The Colorado legislature on Friday finished its work on the annual state budget and sent it on to Gov. Jared Polis.
Final action came after the General Assembly's Joint Budget Committee, working as a conference committee on the 2019-20 spending plan, worked to resolve differences between the House and Senate versions.
The biggest issue: How to find $70 million to pay for the agreement made last week between House and Senate Democrats and Republicans on funding transportation. That brings the total funding targeted for transportation at $300 million, although it's one-time only money.
Where they found it: $10 million from money set aside for House Bill 1262, which fully funds all-day kindergarten. The bill's original cost was pegged at $185 million, but later estimates dropped it down to $175 million.
The JBC also tapped $30 million from the state's unclaimed property tax fund, and $10 million in vacancy savings held in a state reserve fund.
According to Democratic Sen. Rachel Zenzinger of Arvada, who sits on the JBC, another $10 million came from technical amendments that tightened up the budget. The last $10 million was found when the JBC finally finished balancing the budget.
The JBC's actions mean that general fund dollars allotted to the House and Senate appropriations committees, about $20 million each, are still available to pay for some of the nearly 100 bills awaiting the General Assembly's final decisions on the budget.
Just how that $20 million will be spent means something of a tug-of-war in the coming weeks.
Friday morning, Senate Democratic leaders met with reporters to look at some of the issues that will take up the last three weeks of the session.
Colorado Politics asked if funding for House Bill 1032, the comprehensive sex education bill, is a high enough priority for that funding. The Democratic caucus is committed to that bill, replied Senate Majority Leader Steve Fenberg of Boulder, although he didn't say how high that bill sits on the caucus's priorities.
Lawmakers are now looking for ways to cut costs on their measures in order to ensure their bills make it all the way to the governor's desk.
Both the House and Senate approved the conference committee's report and readopted the budget on Friday. Senate Bill 207 and related bills in the budget package now head to the governor for signing.
During the JBC's work on the budget bill Thursday, Republican Sen. Bob Rankin of Carbondale tried to find the $30 million requested by rural schools that would close the gap between what they are slated to receive and the higher per-pupil funding slated to go to large school districts. That motion failed on a 3-3 vote.
But Rankin told Colorado Politics Friday that another funding source has surfaced that is likely to make that boost a reality.
On Wednesday, the Department of Local Affairs, which includes the state's assessor, released its recommendation for residential assessment rates for 2019-20. It's a report that lawmakers and school districts have been watching for with some trepidation, because early estimates said the residential assessment rate could drop precipitously -- to about 6.11 percent -- and that would cause a reduction in property tax collections that would hit school districts hard, particularly in rural Colorado.

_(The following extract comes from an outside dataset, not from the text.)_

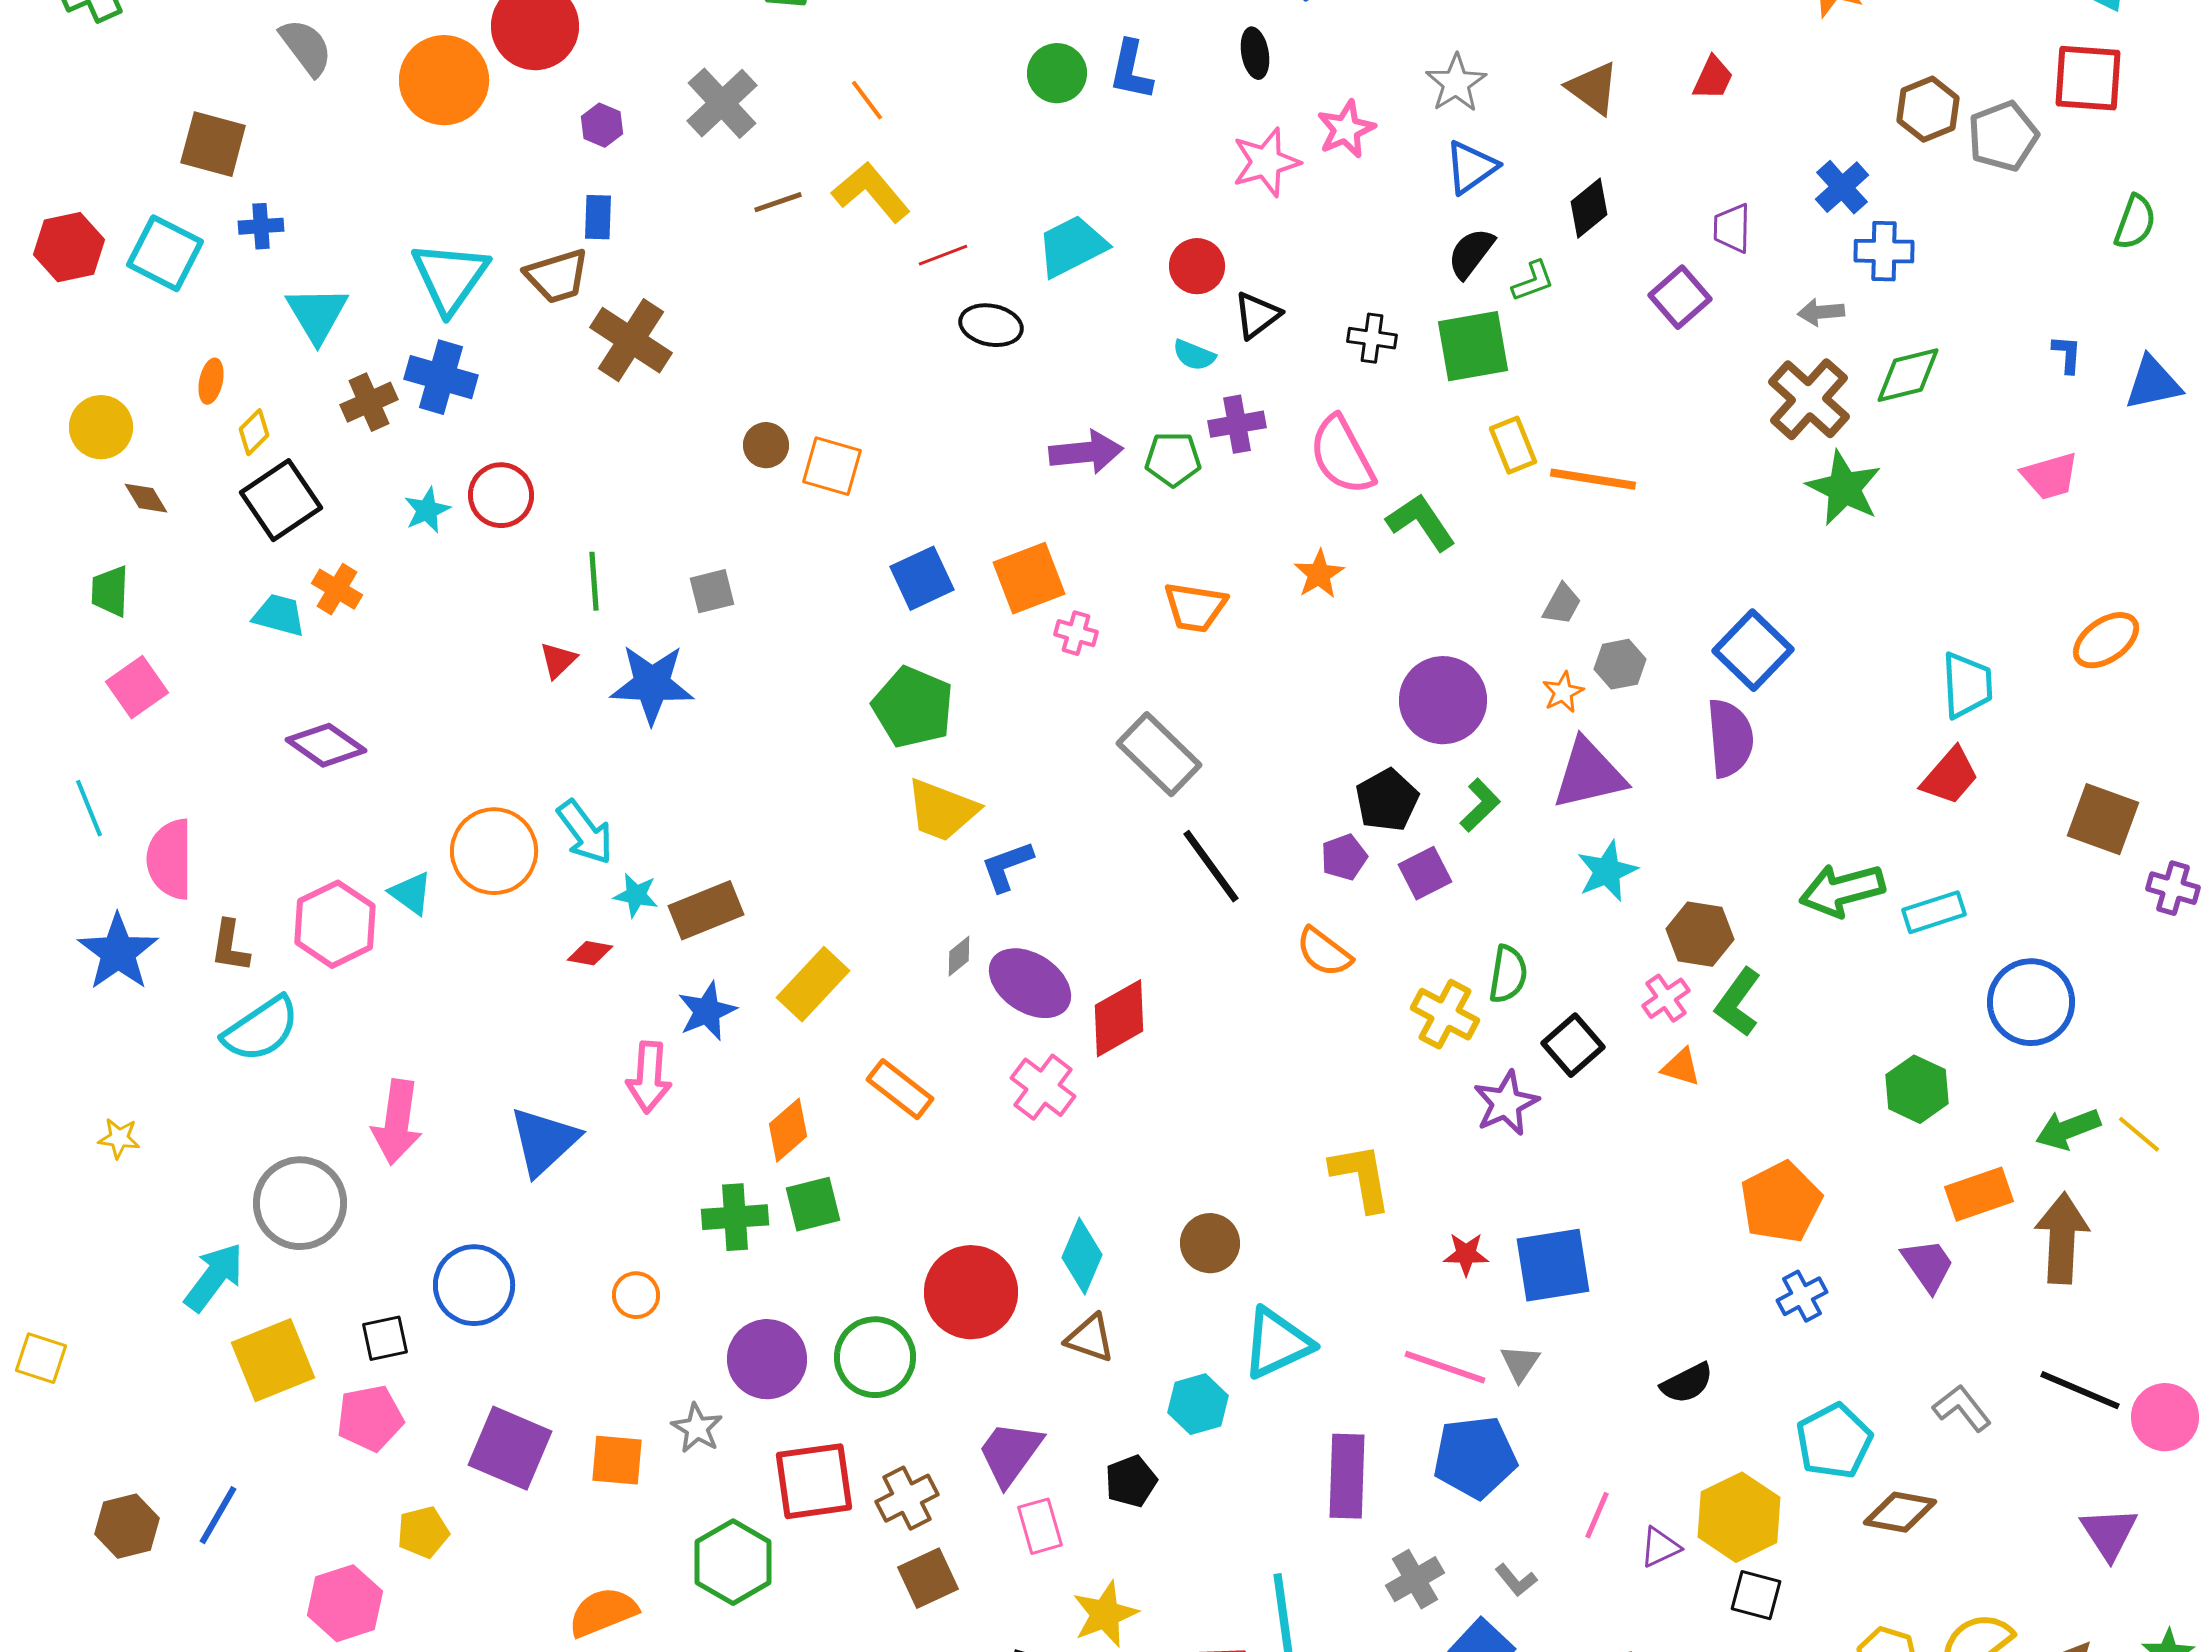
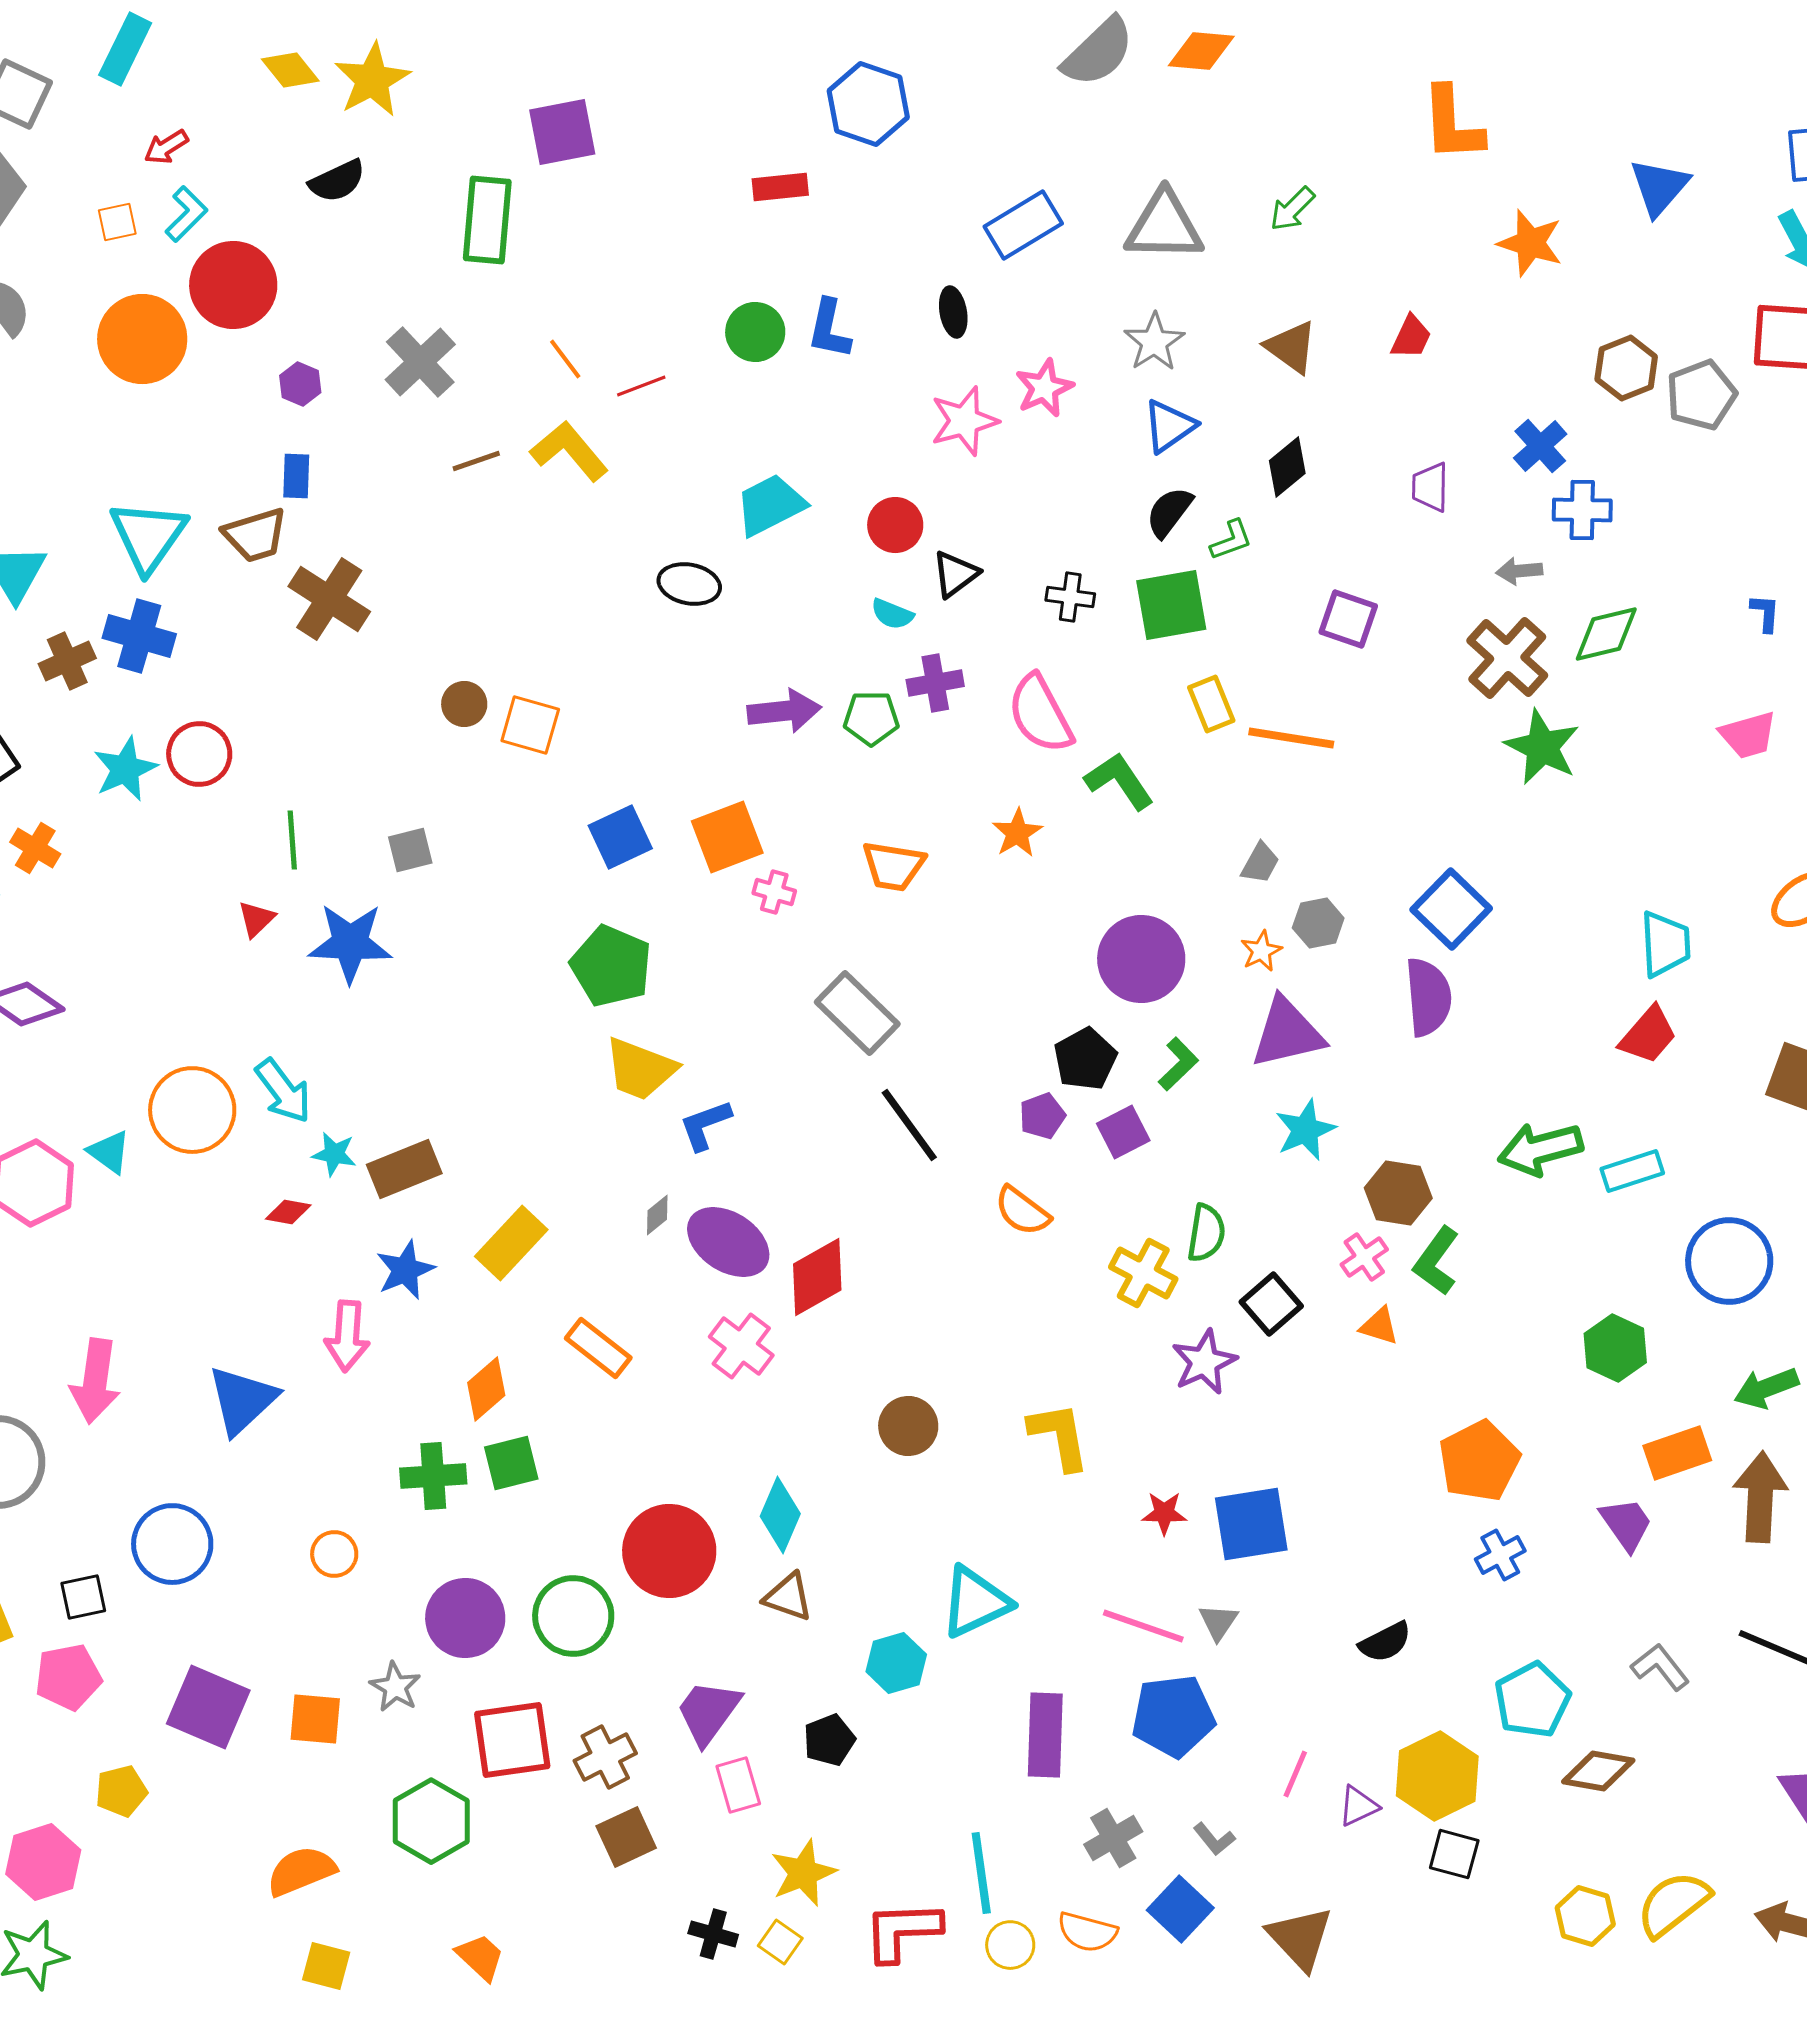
red line: (943, 255) -> (641, 386), moved
purple square: (1680, 297) -> (1348, 619), moved, turned -30
cyan star: (427, 510) -> (125, 769), size x1.4
brown circle: (1210, 1243) -> (908, 1426), moved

The news on Wednesday was better than anticipated. The residential rate is being reduced to 7.15 percent, down from the rate of 8.24 percent in the previous two years. But not down to the 6.11 percent lawmakers had feared.
What that means: the assessment rate is re-evaluated every two years, a requirement of the 1982 Gallagher Amendment that requires a division of property tax rates between residential and commercial properties. Gallagher requires commercial properties to pay 55 percent of the state's property taxes and residential at 45 percent.
No one needs be told that home property values have skyrocketed, particularly in the past seven years. In order to maintain that 55/45 ratio, property tax rates for residential properties have actually gone down.
That's meant trouble for school districts that rely on residential property taxes for school funding, and rural communities claim they've been hit harder than those in the Front Range, where those property tax values have increased the most.
But the news that the residential rate wouldn't go down as much as expected has meant that there's a little more in the bank for school finance.
Rankin told Colorado Politics that about $100 million more will be available. About $10 million will go to cover senior and veteran homestead exemptions. That leaves $90 million more for the School Finance Act, which is expected to be introduced next week.
Rankin said he intends to advocate for that $30 million boost for rural schools, stating that until there is a major restructuring of the School Finance Act formula, rural schools will continue to need those extra dollars.
An interim committee that started work in the 2017 session won another summer to continue its work on figuring out just how to restructure the School Finance Act formula.